Landtag will Volksmusiksendungen auf Bayern 1 erhalten

Das Thema Volksmusik im Bayerischen Rundfunk (BR) beschäftigte gestern sogar den Landtag. Die CSU-Fraktion hatte einen Dringlichkeitsantrag gestellt. Der BR hat angekündigt, dass er ab Pfingsten die Volks- und Blasmusiksendungen, die bisher noch auf seiner UKW-Welle Bayern 1 laufen, in das Digitalradioprogramm BR Heimat verschieben will. Dagegen regt sich Widerstand.

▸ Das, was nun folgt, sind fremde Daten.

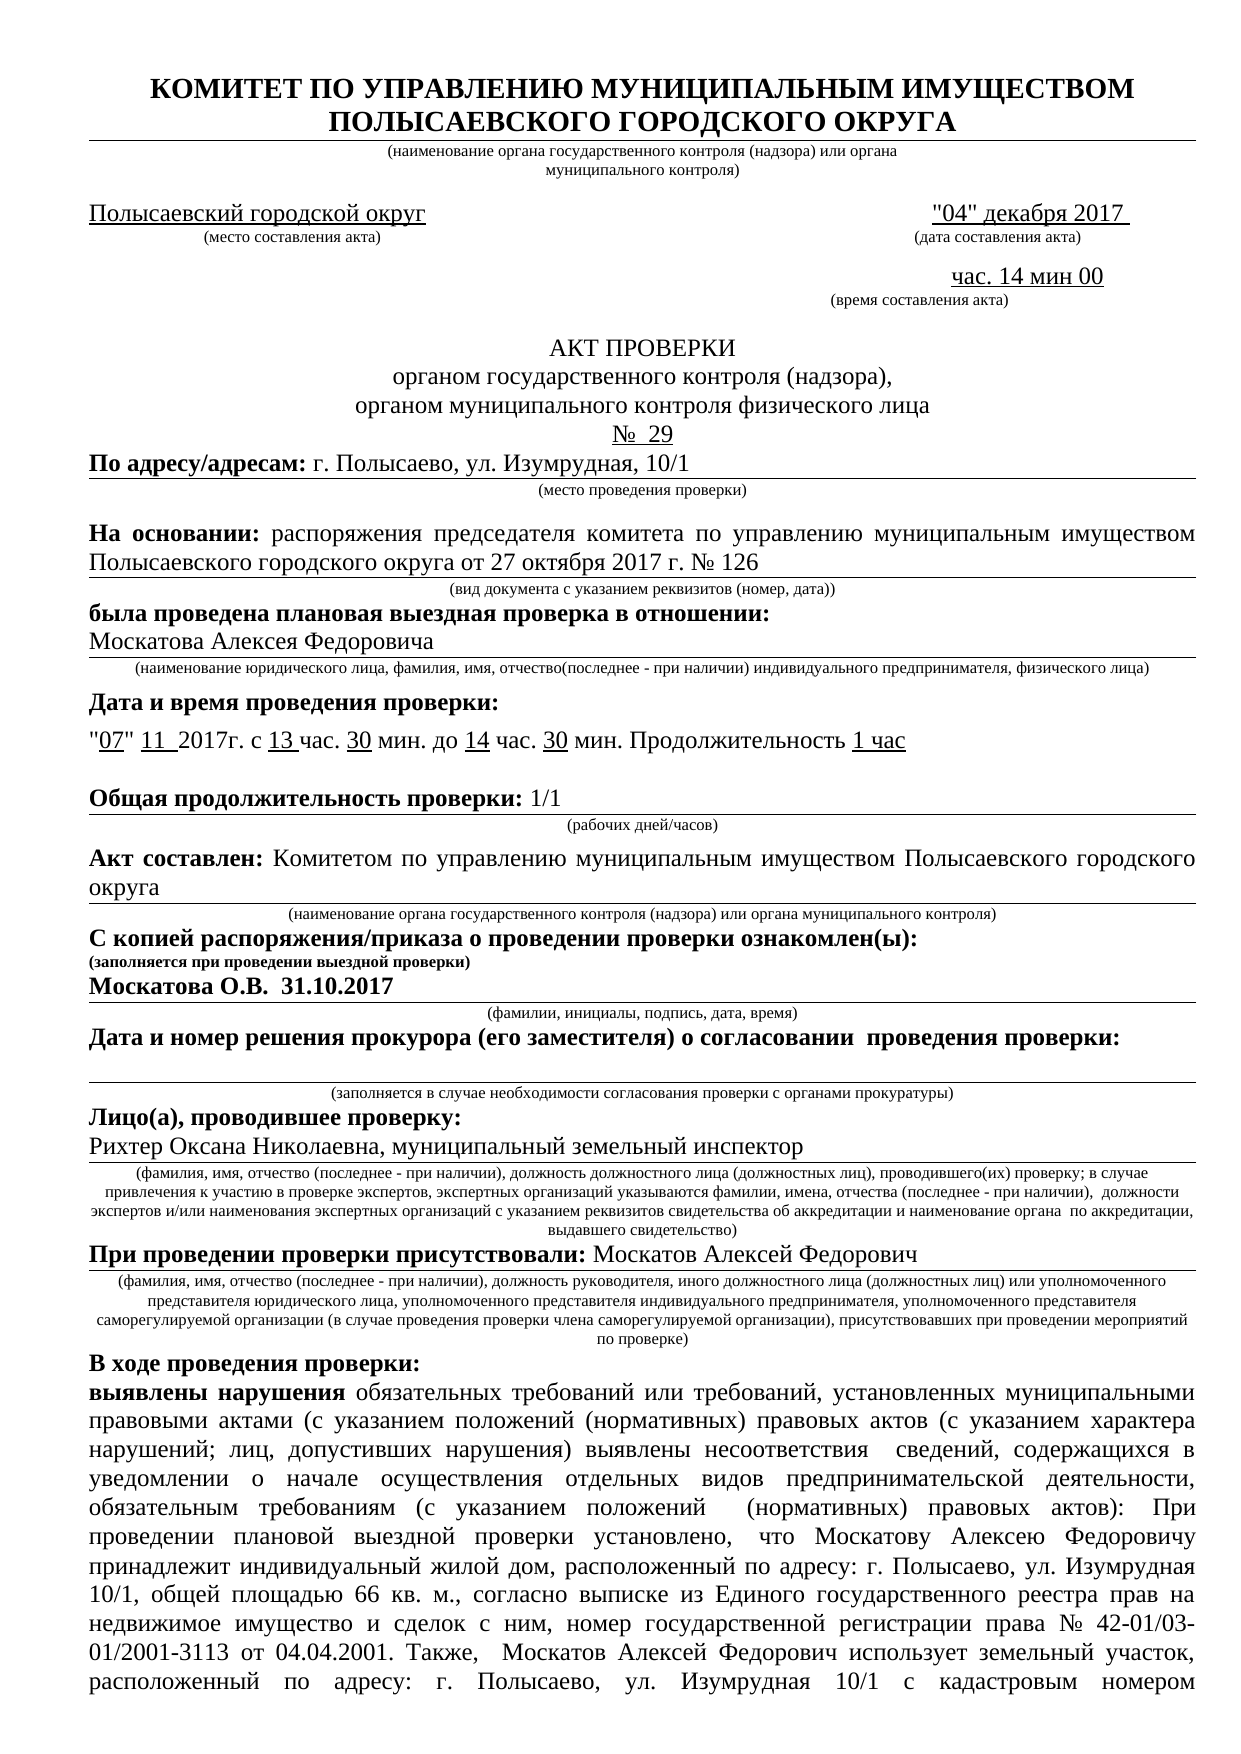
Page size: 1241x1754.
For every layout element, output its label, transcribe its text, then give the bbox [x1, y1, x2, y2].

text Лицо(а), проводившее проверку: [89, 1102, 1196, 1131]
text (наименование органа государственного контроля (надзора) или органа муниципального контроля) [89, 904, 1196, 923]
text (место составления акта) (дата составления акта) [89, 227, 1196, 246]
text была проведена плановая выездная проверка в отношении: [89, 598, 1196, 626]
text КОМИТЕТ ПО УПРАВЛЕНИЮ МУНИЦИПАЛЬНЫМ ИМУЩЕСТВОМ [89, 71, 1196, 104]
text (фамилия, имя, отчество (последнее - при наличии), должность должностного лица (должностных лиц), проводившего(их) проверку; в случае привлечения к участию в проверке экспертов, экспертных организаций указываются фамилии, имена, отчества (последнее - при наличии), должности экспертов и/или наименования экспертных организаций с указанием реквизитов свидетельства об аккредитации и наименование органа по аккредитации, выдавшего свидетельство) [89, 1163, 1196, 1239]
text (место проведения проверки) [89, 479, 1196, 499]
text На основании: распоряжения председателя комитета по управлению муниципальным имуществом Полысаевского городского округа от 27 октября 2017 г. № 126 [89, 518, 1196, 577]
text "07" 11 2017г. с 13 час. 30 мин. до 14 час. 30 мин. Продолжительность 1 час [89, 725, 1196, 754]
text муниципального контроля) [89, 160, 1196, 179]
text При проведении проверки присутствовали: Москатов Алексей Федорович [89, 1239, 1196, 1270]
text Общая продолжительность проверки: 1/1 [89, 783, 1196, 814]
text органом государственного контроля (надзора), [89, 361, 1196, 390]
text (фамилии, инициалы, подпись, дата, время) [89, 1003, 1196, 1022]
text АКТ ПРОВЕРКИ [89, 333, 1196, 361]
text По адресу/адресам: г. Полысаево, ул. Изумрудная, 10/1 [89, 448, 1196, 478]
text (фамилия, имя, отчество (последнее - при наличии), должность руководителя, иного должностного лица (должностных лиц) или уполномоченного представителя юридического лица, уполномоченного представителя индивидуального предпринимателя, уполномоченного представителя саморегулируемой организации (в случае проведения проверки члена саморегулируемой организации), присутствовавших при проведении мероприятий по проверке) [89, 1271, 1196, 1348]
text Акт составлен: Комитетом по управлению муниципальным имуществом Полысаевского городского округа [89, 843, 1196, 903]
text Москатова Алексея Федоровича [89, 626, 1196, 657]
text (вид документа с указанием реквизитов (номер, дата)) [89, 578, 1196, 598]
text (наименование органа государственного контроля (надзора) или органа [89, 141, 1196, 160]
text (заполняется в случае необходимости согласования проверки с органами прокуратуры) [89, 1083, 1196, 1102]
text органом муниципального контроля физического лица [89, 390, 1196, 419]
text С копией распоряжения/приказа о проведении проверки ознакомлен(ы): [89, 923, 1196, 952]
text Дата и время проведения проверки: [89, 687, 1196, 716]
text час. 14 мин 00 [89, 261, 1196, 289]
text (время составления акта) [89, 289, 1196, 309]
text ПОЛЫСАЕВСКОГО ГОРОДСКОГО ОКРУГА [89, 104, 1196, 140]
text (заполняется при проведении выездной проверки) [89, 952, 1196, 971]
text Дата и номер решения прокурора (его заместителя) о согласовании проведения проверки: [89, 1022, 1196, 1051]
text № 29 [89, 419, 1196, 448]
text Рихтер Оксана Николаевна, муниципальный земельный инспектор [89, 1131, 1196, 1162]
text Москатова О.В. 31.10.2017 [89, 971, 1196, 1002]
text (наименование юридического лица, фамилия, имя, отчество(последнее - при наличии) индивидуального предпринимателя, физического лица) [89, 658, 1196, 677]
text (рабочих дней/часов) [89, 815, 1196, 834]
text Полысаевский городской округ "04" декабря 2017 [89, 198, 1196, 227]
text В ходе проведения проверки: [89, 1348, 1196, 1377]
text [89, 1377, 1196, 1694]
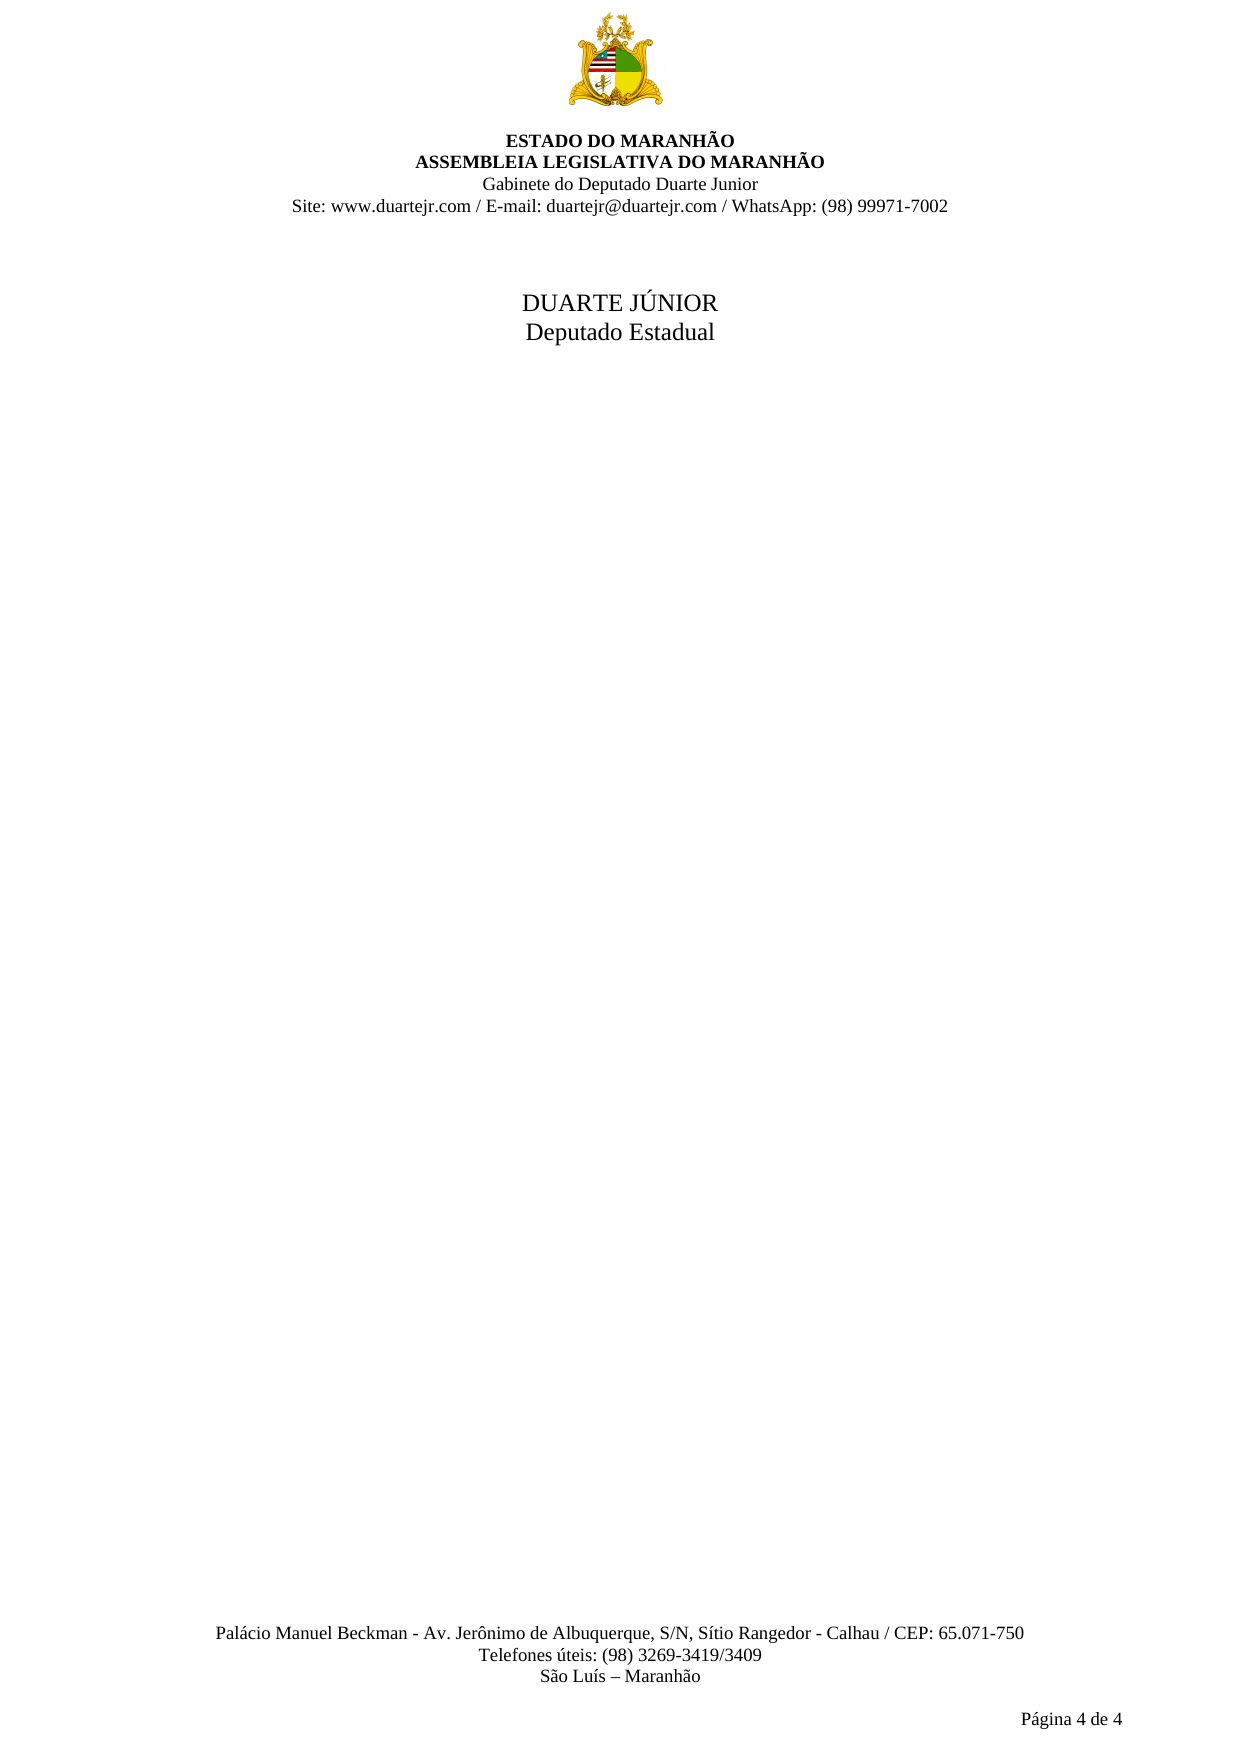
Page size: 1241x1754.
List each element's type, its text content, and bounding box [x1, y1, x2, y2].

picture [568, 12, 666, 107]
text Deputado Estadual [177, 317, 1063, 345]
text DUARTE JÚNIOR [177, 288, 1063, 317]
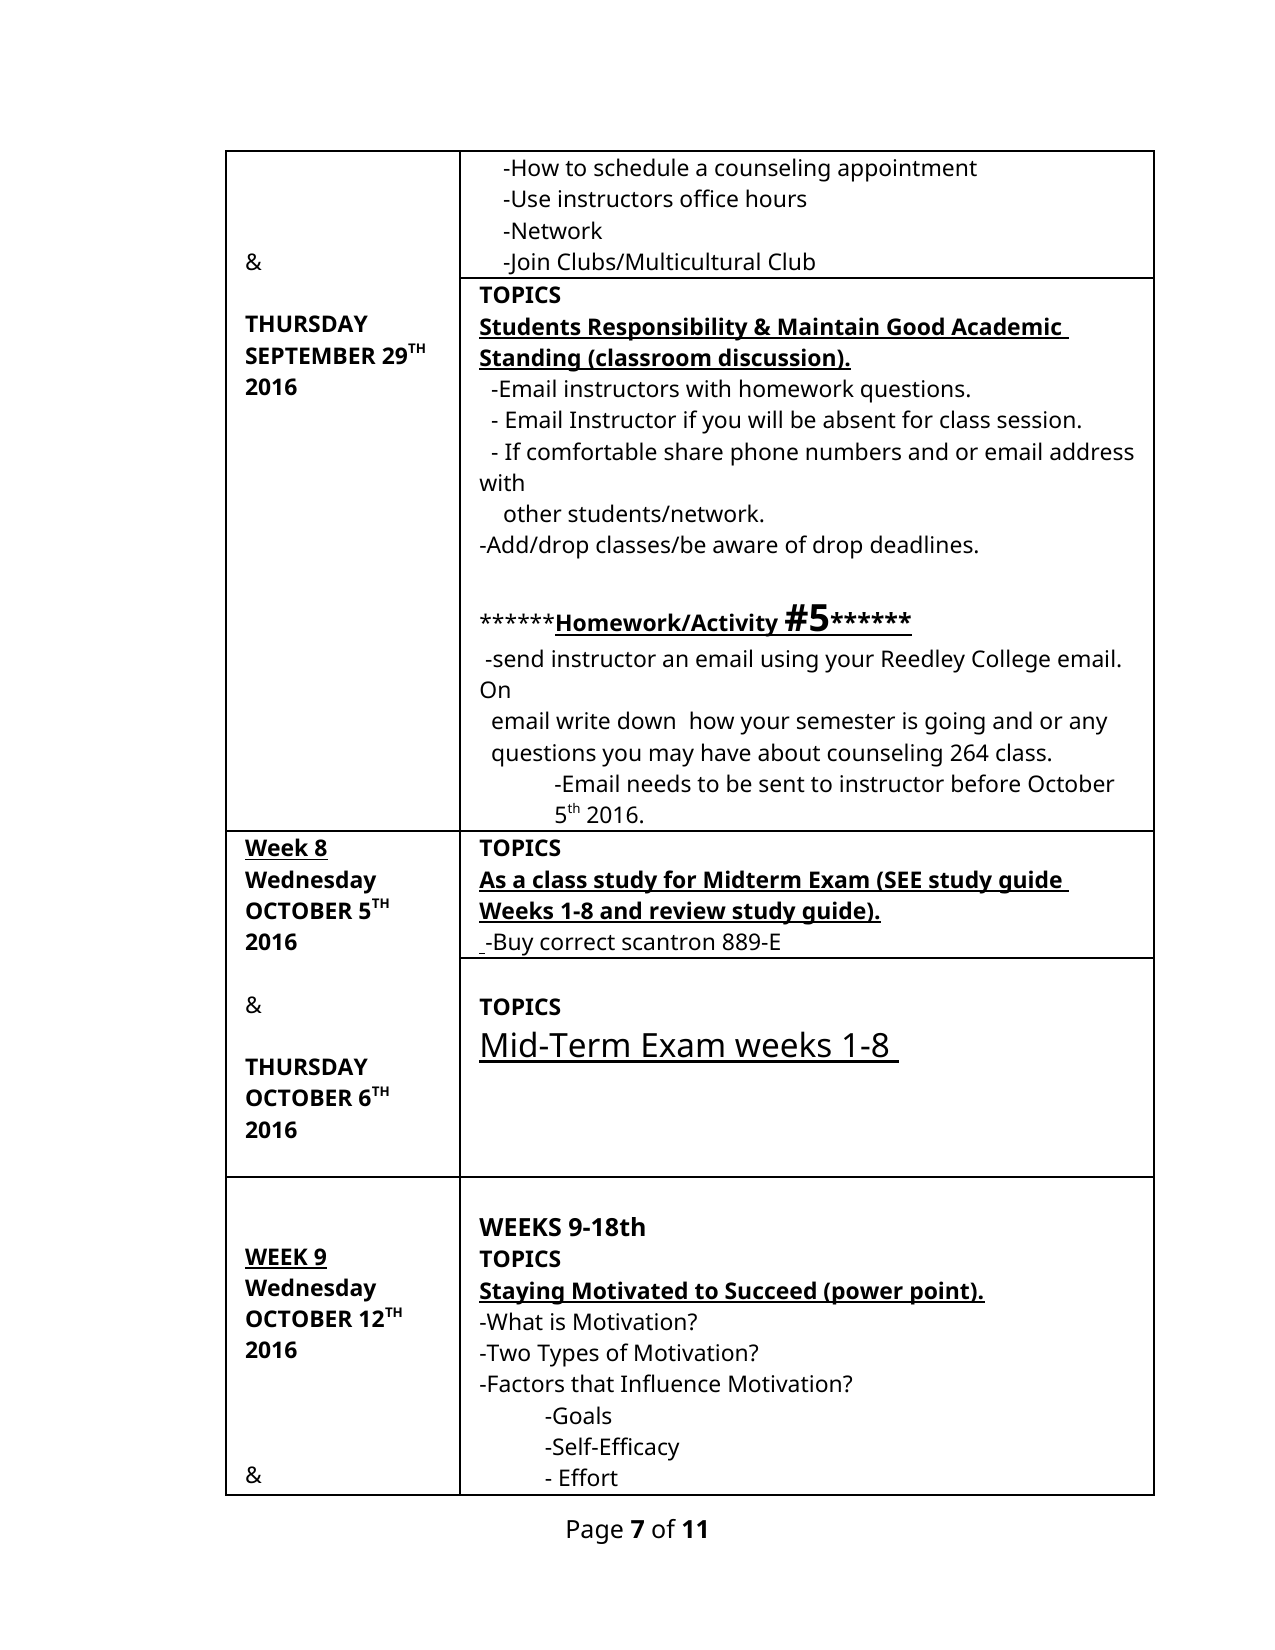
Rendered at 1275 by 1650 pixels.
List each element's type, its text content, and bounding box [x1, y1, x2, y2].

CSU, SPD und Freie Wähler appellierten im Landtag an den BR, zumindest für eine Übergangszeit die Volksmusiksendungen auf Bayern 1 zu erhalten. Einzig von den Grünen kam Unterstützung für die BR-Pläne, da BR Heimat bereits jetzt ein Erfolg sei.

Für Ex-Wissenschaftsminister Thomas Goppel (CSU), seines Zeichens auch Präsident des Bayerischen Musikrats, kommt der komplette Wechsel ins Digitalradio zu früh. Auch Landtags-Vizepräsidentin Inge Aures (SPD) plädiert für einen Erhalt der Volksmusiksendungen auf Bayern 1: „Gerade ältere Mitbürger, die über ihr einfaches Küchenradio Musik hören und bisher noch nicht über die neue Technik verfügen, haben hier das Nachsehen. Die B1-Hörer sind doch die Stammhörer des Bayerischen Rundfunks. Die Volksmusikfreunde jetzt einfach in den Digitalfunk abzuschieben ist doch keine Lösung.“ Der BR ist, wie alle Fraktionen betonten, in seinen Entscheidungen unabhängig. Mit ihrem gemeinsamen Appell bauen die drei Fraktionen aber öffentlichen Druck auf.

Beim BR legt man in einer Stellungnahme Wert darauf, dass man sich gerade nicht von der Volks- und Blasmusik verabschiede, sondern diese Klangfarbe im Gesamtprogramm trotz aktueller Sparzwänge deutlich ausgebaut habe. Mit „BR Heimat“ habe der Sender vor gut einem Jahr eine neue Radiowelle eigens für die Volks- und Blasmusik geschaffen. Volksmusikfreunde könnten dort 24 Stunden täglich ihre Lieblingsmusik hören, statt, wie bisher, nur 50 Minuten werktags auf Bayern 1. Die Sendezeit speziell für Blasmusik habe sich mit dem Start von BR Heimat mindestens vervierfacht. Das Programm erreiche mittlerweile über DAB+ täglich rund 110.000 Hörerinnen und Hörer (Tagesreichweite).